Knowing What We Teach and Teaching What We Know

  • Lappan_Glenda-100x141 by Glenda Lappan, NCTM President 1998-2000
    NCTM News Bulletin, November 1999

    Every day in every mathematics classrooms around the world, teachers of mathematics work hard to help students learn. Sometimes their learning excites us and sometimes their lack of it disappoints us. And sometimes we think the students have learned when in reality they have not.

    Some of us are very attuned, on a daily basis, to what our students are learning, to what they are understanding, and to what they can do with their knowledge. Others of us are less so. What makes the difference? Our effectiveness, in large part, is enhanced or limited by the depth and breadth of our understanding of mathematics itself.

    Our own content knowledge affects how we interpret the content goals we are expected to reach with our students. It affects the way we hear and respond to our students and their questions. It affects our ability to explain clearly and to ask good questions. It affects our ability to approach a mathematical idea flexibly with our students and to make connections. It affects our ability to push each student at that special moment when he or she is ready or curious. And it affects our ability to make those moments happen more often for our students.

    We probably can all agree with the importance of content knowledge at some level. But we need to continue to hone our mathematics content knowledge throughout our teaching careers. It is easy to develop routines in our teaching so that we simply never get to the parts of the book we do not enjoy or do not feel comfortable teaching. Recently, an elementary school teacher told me that in the more than 20 years she has been teaching, she has never taught the geometry sections of her text because she simply does not know the geometry. That was a brave admission. And in fact, she was taking a geometry workshop because she had decided she owed it to her students to learn it.

    This story easily could have been about a teacher at any other level. The environments, including colleges and universities, in which we are educated and work simply are not very conducive to the in-depth analysis of the foundational ideas in grades K–12 mathematics. For example, many of us were taught to use formulas for finding areas of certain geometric shapes, but we were never pushed to think about why those formulas make sense. Consequently, we teach our students to approach measurement at a very instrumental level--"plug and chug" as we laughingly say--rather than teaching with an emphasis on understanding what it means to measure or in ways that promote seeking relationships among figures and formulas. Our students become the ones who remember that 2 r and  r2 are formulas for something about a circle but do not understand mathematics well enough to figure out which must be the formula for area and which for circumference.

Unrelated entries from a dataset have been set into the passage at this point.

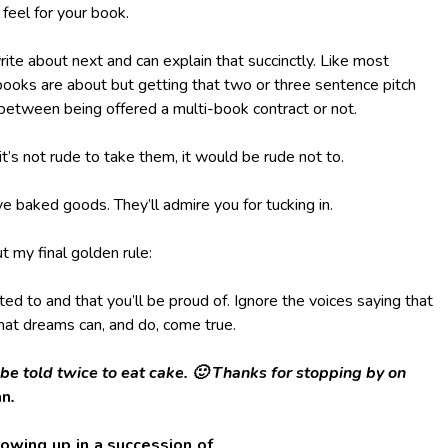
feel for your book.
te about next and can explain that succinctly. Like most
books are about but getting that two or three sentence pitch
e between being offered a multi-book contract or not.
it’s not rude to take them, it would be rude not to.
ve baked goods. They’ll admire you for tucking in.
t my final golden rule:
d to and that you’ll be proud of. Ignore the voices saying that
that dreams can, and do, come true.
 be told twice to eat cake. 🙂 Thanks for stopping by on
an
.
owing up in a succession of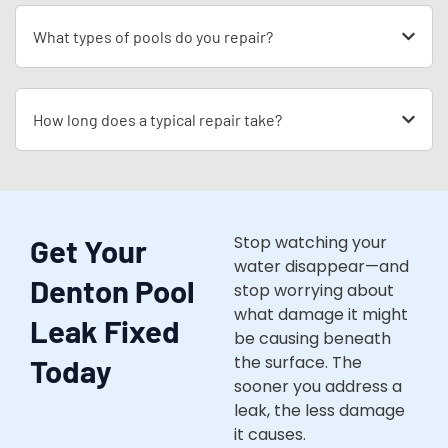
What types of pools do you repair?
How long does a typical repair take?
Stop watching your
Get Your
water disappear—and
Denton Pool
stop worrying about
what damage it might
Leak Fixed
be causing beneath
the surface. The
Today
sooner you address a
leak, the less damage
it causes.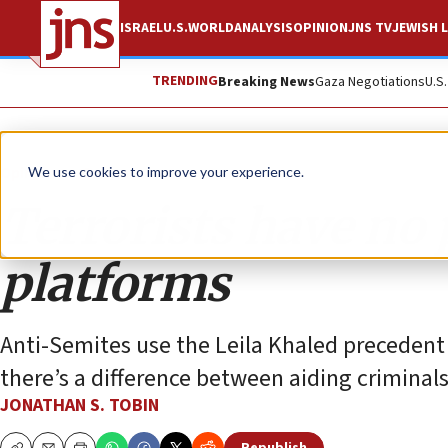
ISRAEL
U.S.
WORLD
ANALYSIS
OPINION
JNS TV
JEWISH L
TRENDING
Breaking News
Gaza Negotiations
U.S
Opinion
Column
We use cookies to improve your experience.
Terrorists have no 
platforms
Anti-Semites use the Leila Khaled precedent t
there’s a difference between aiding criminal
JONATHAN S. TOBIN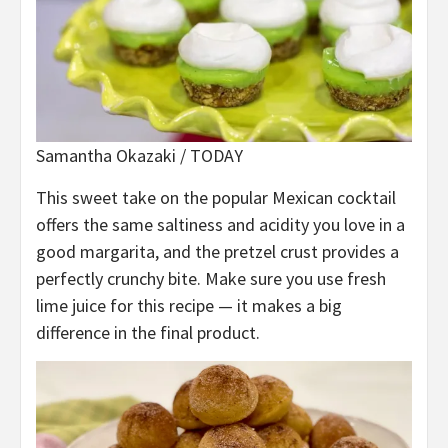
Samantha Okazaki / TODAY
This sweet take on the popular Mexican cocktail
offers the same saltiness and acidity you love in a
good margarita, and the pretzel crust provides a
perfectly crunchy bite. Make sure you use fresh
lime juice for this recipe — it makes a big
difference in the final product.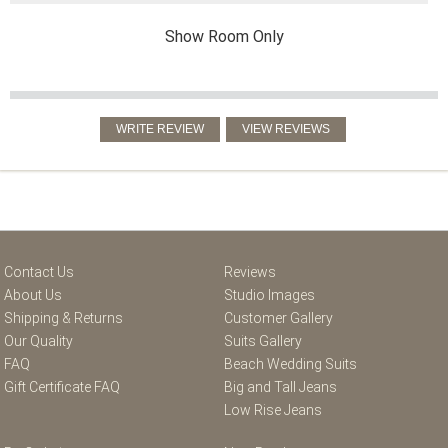
Show Room Only
Contact Us
Reviews
About Us
Studio Images
Shipping & Returns
Customer Gallery
Our Quality
Suits Gallery
FAQ
Beach Wedding Suits
Gift Certificate FAQ
Big and Tall Jeans
Low Rise Jeans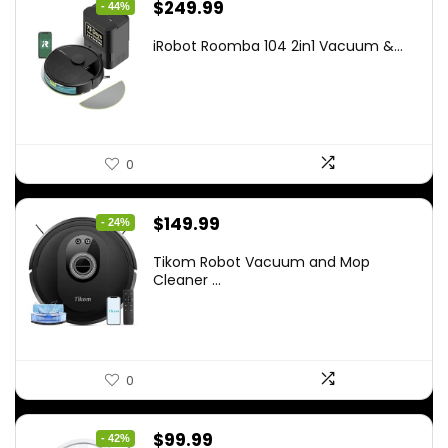
Original
Current
$
249.99
- 44%
price
price
iRobot Roomba 104 2in1 Vacuum &...
was:
is:
$449.99.
$249.99.
0
Original
Current
$
149.99
- 24%
price
price
Tikom Robot Vacuum and Mop
was:
is:
Cleaner ...
$197.99.
$149.99.
0
Original
Current
$
99.99
- 42%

    Our own knowledge or lack thereof can be the stumbling block to our students' learning. So what can we do about this? There are many possible avenues for enhancing our knowledge of mathematics.

    One way is to learn from your own text materials. Try starting a math study group around the text materials that you use. A group can be as small as two people--you and a friend. Meet on a regular basis and together examine the mathematics that you are teaching. Ask questions about how to teach each lesson more effectively. This leads to examining the mathematics in more in-depth ways. What questions will help students better understand this idea? How does this lesson fit with the next? Where is this idea going? To what is it connected? Why is it important? What examples or analogies will help students understand? This can be a safe place to even ask such questions as, "Where on earth did this come from?"

    Examining students' work is another effective way to deepen your mathematical knowledge--especially if you do so with other colleagues. The conversations that focus on trying to figure out what a student really knows invariably lead to enhancing our own understandings of mathematics. One summer my colleague and I were working with high school teachers from 12 schools in our area. We grouped the 24 teachers in pairs across schools and gave each pair some examples of students' work to grade. Wow! On some of the papers, the range of scores led to great debates about what the student really knew. In order to have these conversations, the teachers found themselves carefully analyzing the mathematics of the problems. And there you have it--mathematics learning at its best.

    Other avenues open to us all are more formal workshops or courses that focus on content we want to understand better. But even if we attend such offerings outside our schools, our knowledge still has to be translated in ways that help us teach the content of our specific curriculum. The bottom line is that we have to deeply understand the mathematics that we actually teach if our students are to have a chance to do the same.

    Don't let this school year go by without adding to your own knowledge of mathematics. Get involved and get others involved in understanding this beautiful subject that we teach.